Printable Forms: FNIS Group Insurance Association Plan Application / Data Changes
FNIS Plan Group Insurance Application/Data Change Form- A new employee of a participating employer must complete this form upon becoming eligible to participate in their group insurance plan. A separate application must be completed for each class of employment. If an employee takes a leave of absence, the employee must complete a new application upon returning. This form can be used for subsequent changes to an employee’s personal information such as name change, marital status change, dependent status or if the employee wishes to make changes to beneficiary designation(s) or trustee designation(s). Any beneficiary/trustee designations require the employee signature, date, as well as a witness signature, other than a named beneficiary. DO NOT use whiteout in Section C of this form. If the employee’s spouse has an Extended Health and/or Dental and/or Vision plan equal to or better than their employer plan, they can opt out of the applicable benefit. Subsequently, if the employee’s spouse terminates employment with their employer and no longer have EH/D/V benefits, the employee can opt back in to member’s EH/V/D plan within 31 days of their spouse’s termination. The plan administrator can use this form to report salary changes, transfers between divisions (if they have more than one division) and terminations.
Notice of Conversion Privilege on Group Life Benefit
- Plan Administrator must complete this form and provide a copy to Plan Member and First Nations Insurance Services or Sun Life.
Voluntary Accident Insurance Enrollment Form
- If Plan Member wishes to apply for additional Voluntary Accidental Death & Dismemberment benefits, plan member must complete, sign and date this application and return form to First Nations Insurance Services’ office for processing. Contact your plan administrator or FNIS for current rates.
- If Plan Member wishes to apply for additional life insurance benefits, Plan Member must check Optional Life – Member under the Benefits Requested section and complete all information pertaining to the member on this form, sign it and return it to First Nations Insurance Services’ office for processing. Please contact your plan administrator or FNIS for rate bands.

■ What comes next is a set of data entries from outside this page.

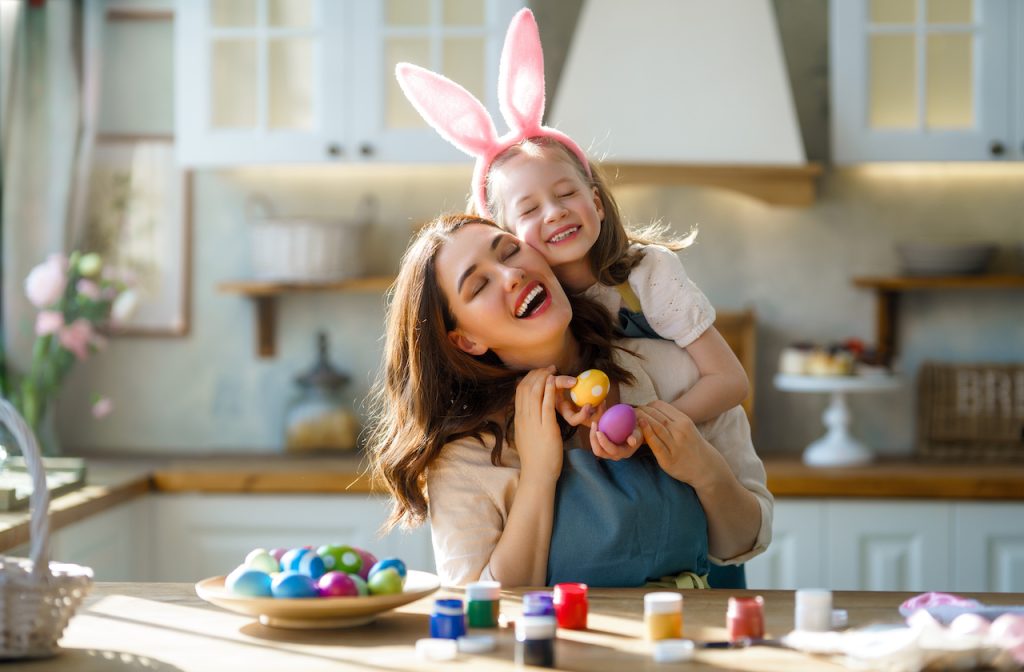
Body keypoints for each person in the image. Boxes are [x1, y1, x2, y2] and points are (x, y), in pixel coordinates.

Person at [395, 8, 749, 457]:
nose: (555, 213)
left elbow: (731, 380)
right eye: (529, 208)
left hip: (699, 442)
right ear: (510, 236)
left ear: (597, 202)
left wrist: (646, 424)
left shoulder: (649, 274)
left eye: (566, 194)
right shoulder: (533, 302)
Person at [365, 214, 772, 588]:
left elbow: (744, 542)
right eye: (480, 285)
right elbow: (483, 603)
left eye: (509, 251)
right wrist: (540, 472)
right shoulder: (463, 456)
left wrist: (704, 470)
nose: (510, 274)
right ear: (467, 340)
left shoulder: (680, 374)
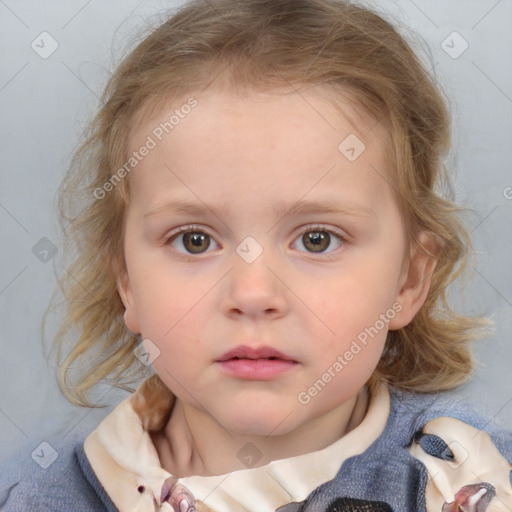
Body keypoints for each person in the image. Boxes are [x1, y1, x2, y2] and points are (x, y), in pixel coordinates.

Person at [1, 0, 511, 511]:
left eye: (317, 240)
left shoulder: (475, 481)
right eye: (194, 240)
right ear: (127, 281)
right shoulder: (37, 497)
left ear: (408, 281)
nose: (252, 294)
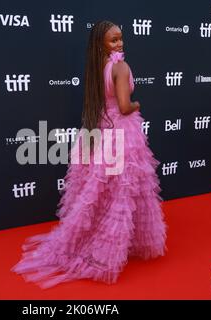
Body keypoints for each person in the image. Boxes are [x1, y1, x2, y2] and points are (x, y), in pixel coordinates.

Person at [11, 20, 167, 289]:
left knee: (101, 191)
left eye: (120, 38)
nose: (120, 43)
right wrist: (138, 103)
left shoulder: (98, 67)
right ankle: (108, 251)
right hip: (122, 134)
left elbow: (103, 102)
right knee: (121, 192)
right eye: (113, 40)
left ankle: (100, 241)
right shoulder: (120, 66)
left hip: (101, 131)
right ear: (101, 44)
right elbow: (124, 105)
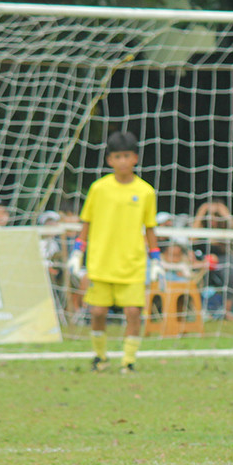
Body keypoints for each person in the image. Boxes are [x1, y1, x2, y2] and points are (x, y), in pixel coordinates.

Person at [67, 130, 162, 373]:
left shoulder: (145, 191)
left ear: (135, 158)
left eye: (127, 156)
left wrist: (156, 258)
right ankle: (100, 357)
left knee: (133, 312)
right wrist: (78, 252)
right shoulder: (99, 189)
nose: (122, 161)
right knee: (98, 312)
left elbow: (149, 228)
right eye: (117, 156)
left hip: (132, 263)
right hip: (101, 262)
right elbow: (86, 223)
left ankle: (128, 361)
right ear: (110, 160)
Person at [191, 200, 233, 321]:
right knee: (229, 263)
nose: (212, 218)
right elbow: (191, 238)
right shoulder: (200, 229)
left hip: (224, 265)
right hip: (203, 263)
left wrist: (226, 214)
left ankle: (228, 310)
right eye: (209, 214)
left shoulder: (224, 230)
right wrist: (201, 212)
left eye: (216, 215)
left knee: (229, 266)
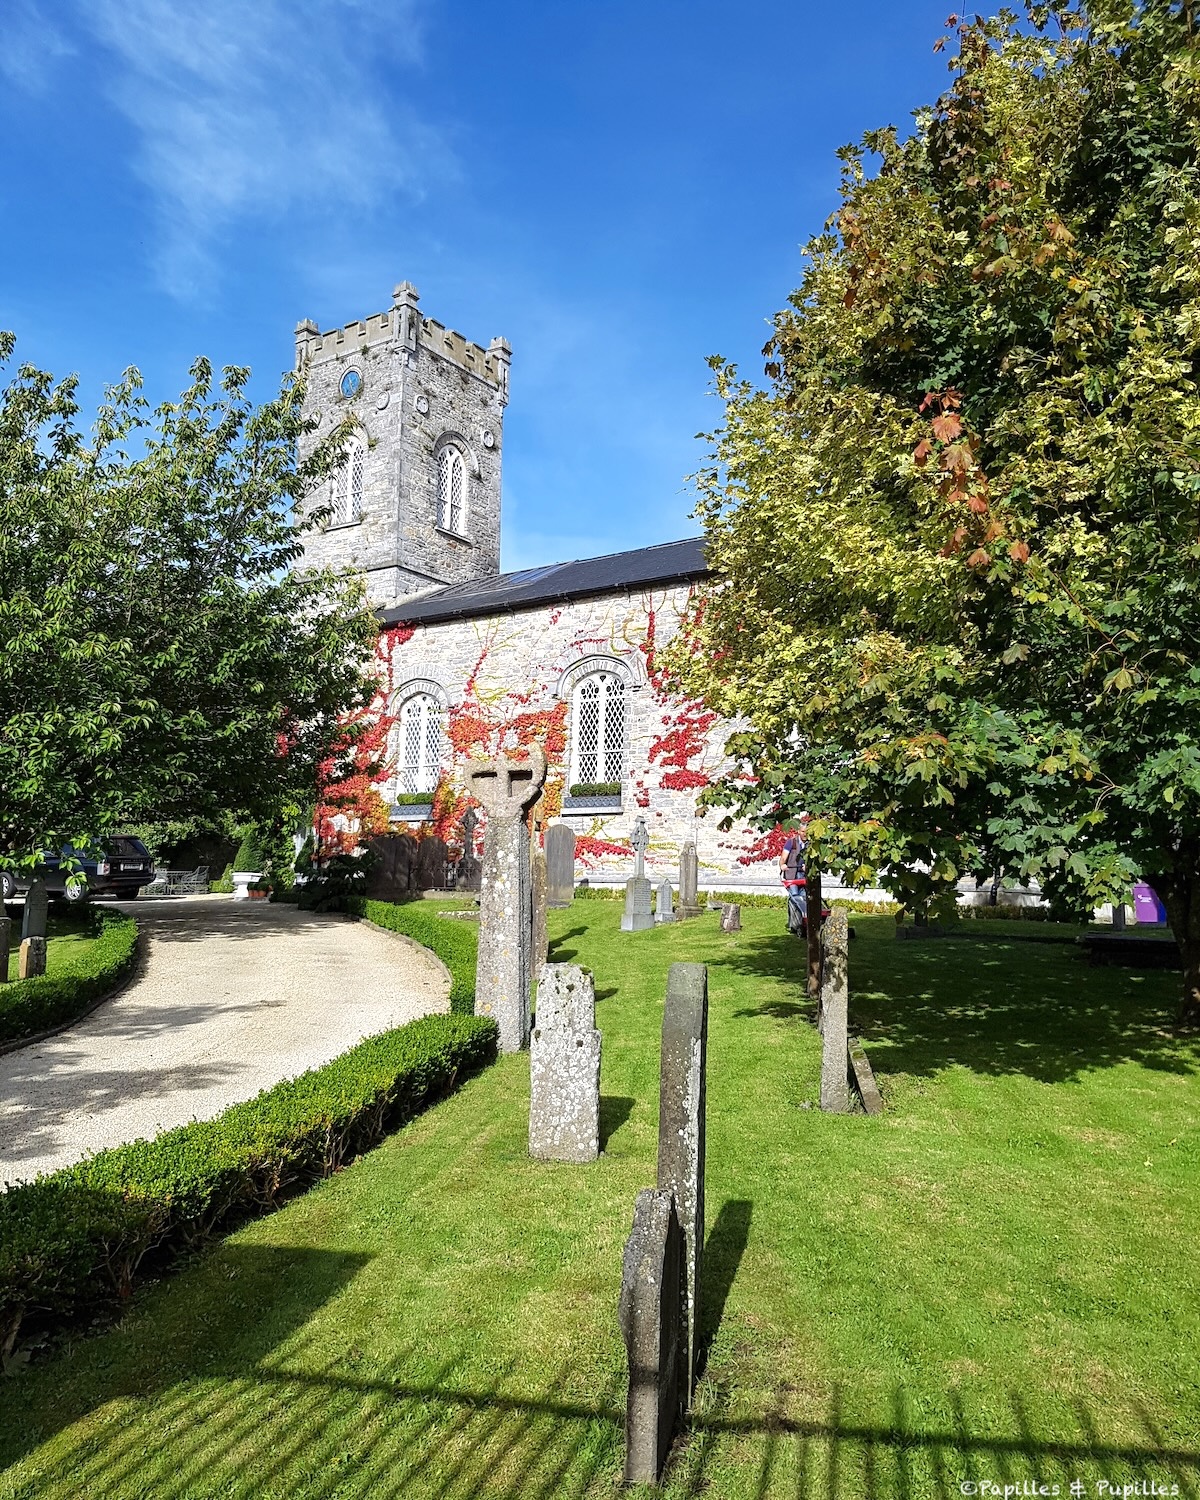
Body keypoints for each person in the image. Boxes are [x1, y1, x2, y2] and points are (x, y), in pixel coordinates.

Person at [780, 819, 808, 936]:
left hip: (803, 874)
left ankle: (803, 922)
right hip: (791, 873)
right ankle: (794, 925)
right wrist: (782, 865)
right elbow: (783, 857)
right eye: (802, 832)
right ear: (798, 831)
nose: (805, 834)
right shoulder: (791, 842)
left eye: (806, 832)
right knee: (795, 898)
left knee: (803, 898)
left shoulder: (810, 844)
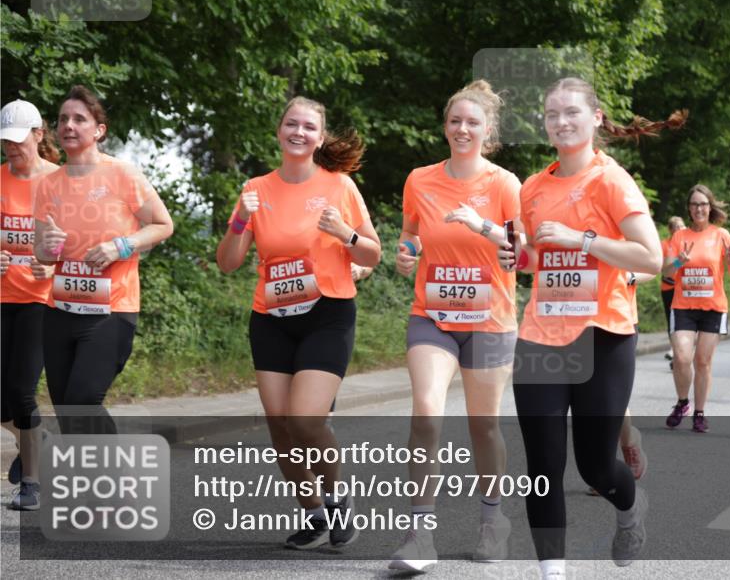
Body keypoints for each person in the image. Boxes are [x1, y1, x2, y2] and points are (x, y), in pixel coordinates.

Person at [498, 77, 683, 577]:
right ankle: (552, 573)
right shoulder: (533, 188)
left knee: (595, 467)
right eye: (552, 114)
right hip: (541, 335)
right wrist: (518, 257)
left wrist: (581, 239)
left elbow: (651, 256)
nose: (561, 122)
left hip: (603, 335)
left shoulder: (611, 181)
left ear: (596, 118)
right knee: (543, 467)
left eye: (572, 112)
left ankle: (630, 506)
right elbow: (535, 259)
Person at [216, 96, 380, 550]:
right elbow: (228, 262)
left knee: (305, 421)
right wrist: (240, 220)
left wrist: (345, 233)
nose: (299, 133)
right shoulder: (256, 189)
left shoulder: (339, 186)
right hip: (271, 318)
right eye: (292, 124)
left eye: (309, 127)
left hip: (327, 314)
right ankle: (313, 513)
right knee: (281, 427)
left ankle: (337, 498)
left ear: (320, 138)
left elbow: (372, 254)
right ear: (279, 130)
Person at [389, 81, 519, 572]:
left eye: (472, 122)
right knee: (426, 412)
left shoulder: (504, 184)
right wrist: (407, 254)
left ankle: (492, 521)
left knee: (483, 427)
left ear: (488, 131)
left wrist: (487, 230)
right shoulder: (420, 179)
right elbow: (411, 234)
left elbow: (522, 249)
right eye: (455, 121)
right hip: (433, 316)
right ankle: (420, 536)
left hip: (490, 319)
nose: (463, 129)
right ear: (445, 127)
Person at [34, 86, 173, 436]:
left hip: (112, 310)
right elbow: (41, 252)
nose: (69, 125)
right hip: (60, 309)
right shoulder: (48, 185)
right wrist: (47, 247)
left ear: (99, 130)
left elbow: (163, 224)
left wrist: (121, 246)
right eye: (63, 119)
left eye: (79, 119)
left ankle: (116, 466)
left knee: (82, 400)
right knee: (68, 414)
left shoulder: (122, 174)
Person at [1, 99, 60, 510]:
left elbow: (81, 244)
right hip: (2, 296)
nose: (11, 148)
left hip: (41, 300)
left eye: (18, 140)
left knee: (22, 391)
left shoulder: (60, 181)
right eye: (6, 141)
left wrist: (53, 268)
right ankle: (37, 439)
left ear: (39, 135)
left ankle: (32, 485)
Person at [662, 185, 730, 433]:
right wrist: (679, 261)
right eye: (695, 204)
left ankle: (699, 413)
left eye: (703, 204)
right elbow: (667, 273)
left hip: (713, 308)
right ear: (689, 208)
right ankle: (682, 402)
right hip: (683, 307)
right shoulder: (679, 237)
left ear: (710, 207)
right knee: (681, 358)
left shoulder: (721, 235)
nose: (699, 209)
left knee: (703, 361)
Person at [659, 216, 686, 365]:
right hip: (669, 288)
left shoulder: (688, 243)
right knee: (672, 320)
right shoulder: (665, 245)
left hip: (684, 288)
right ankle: (675, 350)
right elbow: (664, 269)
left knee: (683, 320)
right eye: (677, 227)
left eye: (682, 226)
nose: (680, 229)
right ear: (670, 230)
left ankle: (679, 351)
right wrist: (678, 262)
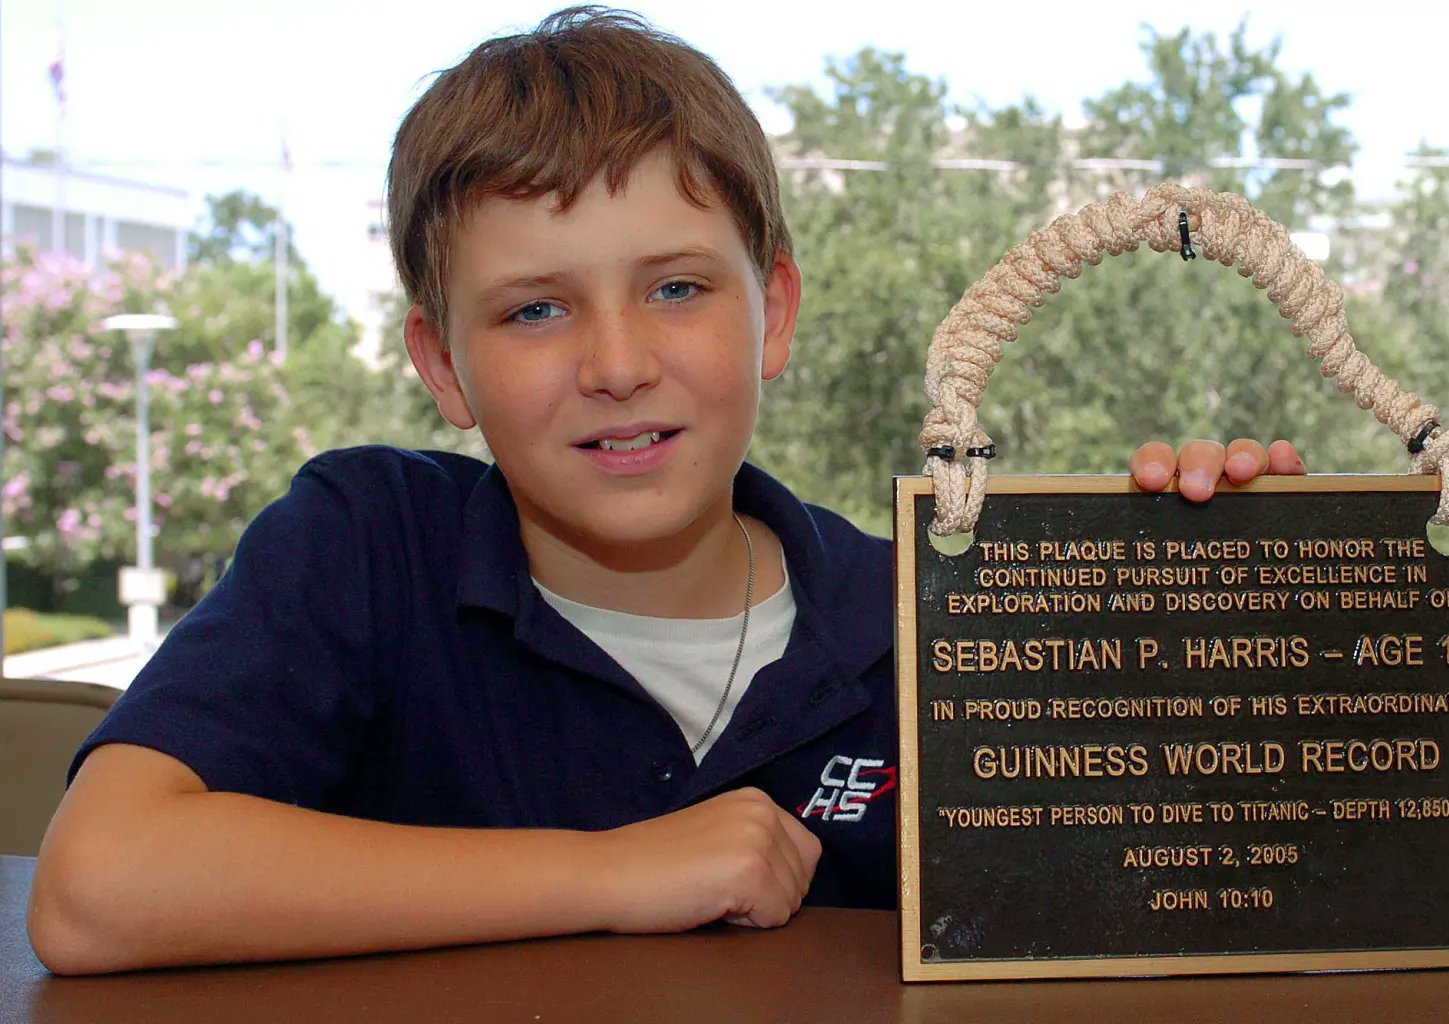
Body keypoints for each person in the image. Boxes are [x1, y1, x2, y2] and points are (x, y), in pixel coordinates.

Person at [27, 7, 1303, 975]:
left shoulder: (933, 621)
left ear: (775, 313)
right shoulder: (366, 545)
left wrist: (1238, 622)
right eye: (535, 310)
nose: (618, 364)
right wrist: (616, 872)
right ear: (442, 364)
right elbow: (97, 886)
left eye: (678, 287)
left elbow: (1212, 910)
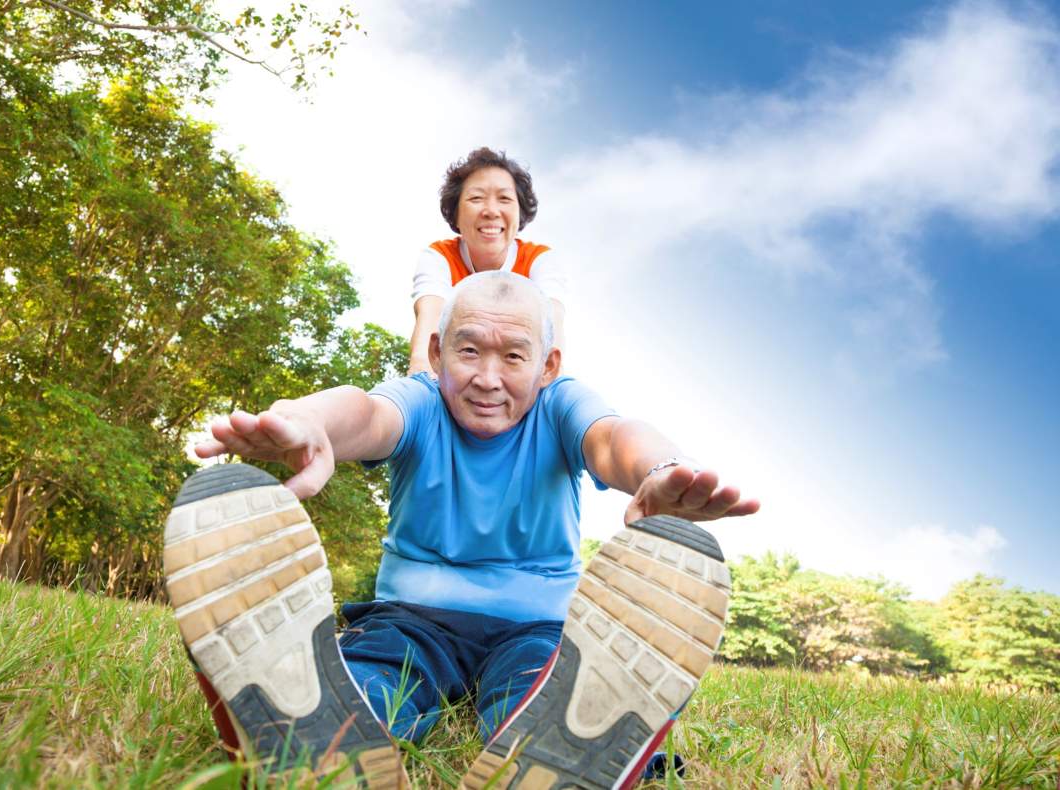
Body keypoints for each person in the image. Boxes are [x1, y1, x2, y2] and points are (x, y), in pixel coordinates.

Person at [164, 272, 759, 787]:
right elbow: (368, 412)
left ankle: (591, 751)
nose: (487, 378)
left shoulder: (561, 405)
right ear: (437, 349)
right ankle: (307, 729)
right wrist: (307, 421)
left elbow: (610, 438)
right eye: (469, 352)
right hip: (409, 619)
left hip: (537, 627)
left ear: (548, 365)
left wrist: (658, 471)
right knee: (374, 677)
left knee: (537, 696)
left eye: (514, 357)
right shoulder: (422, 402)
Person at [408, 147, 567, 375]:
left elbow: (552, 328)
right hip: (456, 379)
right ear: (456, 213)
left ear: (520, 212)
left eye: (504, 199)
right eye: (476, 198)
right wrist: (422, 383)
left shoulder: (538, 260)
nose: (491, 211)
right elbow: (429, 321)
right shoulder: (439, 257)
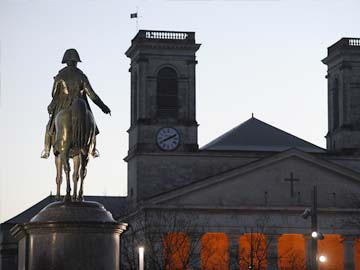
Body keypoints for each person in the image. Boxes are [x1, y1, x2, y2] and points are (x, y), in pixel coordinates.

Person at [41, 48, 111, 159]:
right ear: (76, 62)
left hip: (62, 106)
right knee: (93, 125)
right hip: (80, 106)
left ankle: (46, 150)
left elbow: (53, 93)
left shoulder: (60, 76)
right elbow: (92, 95)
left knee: (49, 127)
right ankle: (93, 150)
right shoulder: (82, 76)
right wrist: (103, 107)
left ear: (66, 61)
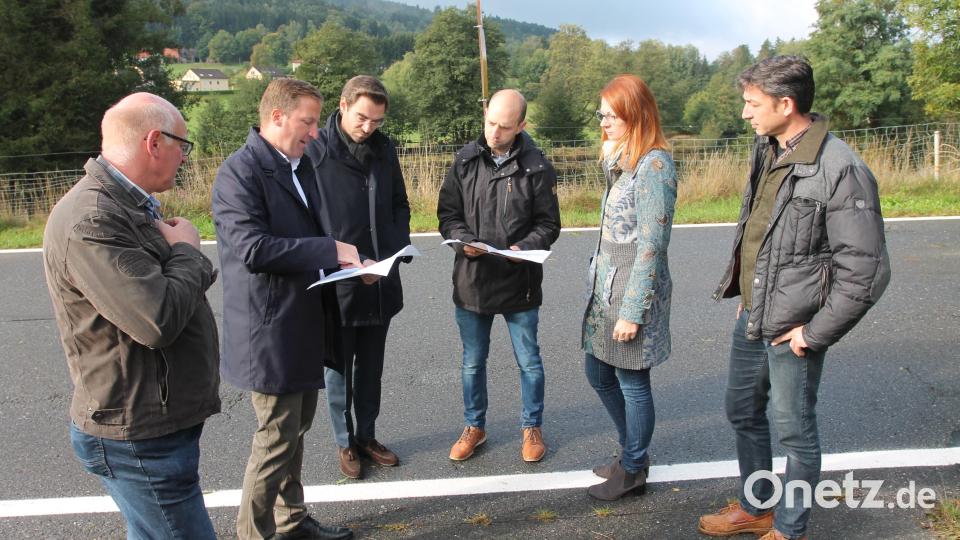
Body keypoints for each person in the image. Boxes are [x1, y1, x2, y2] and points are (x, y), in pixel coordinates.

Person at [698, 56, 890, 540]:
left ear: (787, 104)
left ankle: (789, 528)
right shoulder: (768, 149)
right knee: (742, 410)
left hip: (794, 328)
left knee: (795, 433)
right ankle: (757, 507)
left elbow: (866, 272)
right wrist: (746, 289)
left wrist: (814, 332)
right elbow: (762, 233)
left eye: (752, 103)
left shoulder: (840, 168)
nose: (745, 113)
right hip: (755, 313)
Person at [43, 92, 220, 539]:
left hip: (150, 424)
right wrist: (187, 254)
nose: (185, 157)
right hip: (139, 436)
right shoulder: (94, 219)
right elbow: (155, 319)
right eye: (183, 144)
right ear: (154, 142)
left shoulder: (127, 203)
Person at [213, 78, 359, 540]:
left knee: (296, 431)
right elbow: (253, 249)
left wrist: (351, 265)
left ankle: (290, 521)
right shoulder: (239, 172)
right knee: (276, 439)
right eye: (308, 122)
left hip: (302, 322)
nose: (315, 132)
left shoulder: (300, 165)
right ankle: (252, 535)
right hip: (270, 330)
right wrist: (328, 251)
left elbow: (308, 241)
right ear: (277, 116)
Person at [437, 89, 561, 463]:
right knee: (472, 362)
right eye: (491, 122)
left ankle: (532, 427)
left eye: (505, 127)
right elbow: (447, 215)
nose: (495, 132)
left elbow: (549, 224)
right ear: (485, 115)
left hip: (519, 279)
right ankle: (475, 426)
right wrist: (462, 242)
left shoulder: (537, 166)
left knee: (529, 361)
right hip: (472, 277)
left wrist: (524, 248)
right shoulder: (464, 160)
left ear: (521, 125)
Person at [305, 75, 411, 480]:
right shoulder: (315, 149)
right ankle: (344, 442)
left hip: (379, 279)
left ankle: (367, 435)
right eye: (363, 118)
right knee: (338, 371)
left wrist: (393, 254)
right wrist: (341, 260)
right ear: (343, 105)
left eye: (377, 121)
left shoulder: (385, 150)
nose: (368, 128)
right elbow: (306, 216)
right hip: (337, 280)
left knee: (371, 368)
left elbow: (400, 205)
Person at [582, 75, 677, 501]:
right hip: (607, 285)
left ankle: (634, 467)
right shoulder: (626, 159)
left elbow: (652, 246)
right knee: (598, 372)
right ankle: (631, 452)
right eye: (601, 114)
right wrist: (610, 159)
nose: (602, 122)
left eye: (609, 115)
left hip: (632, 291)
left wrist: (633, 311)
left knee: (632, 381)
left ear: (633, 115)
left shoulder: (655, 166)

Beneficiary Nomination with Optional Benefits
- If Plan Member wishes to make changes to beneficiary/trustee designation(s), the Plan Member must complete information pertaining to Employee Optional Life benefits on this form, sign it and return it to First Nations Insurance Services’ office for processing.
Special Risk Conversion Form ($100k)
- Plan administrator must complete this form and provide it to the employee. If the employee wishes to convert they must complete an application and forward it along with this Conversion Notice to RBC Life Insurance Company.
Special Risk Conversion Form ($200k)
- Plan administrator must complete this form and provide it to the employee. If the employee wishes to convert they must complete an application and forward it along with this Conversion Notice to RBC Life Insurance Company.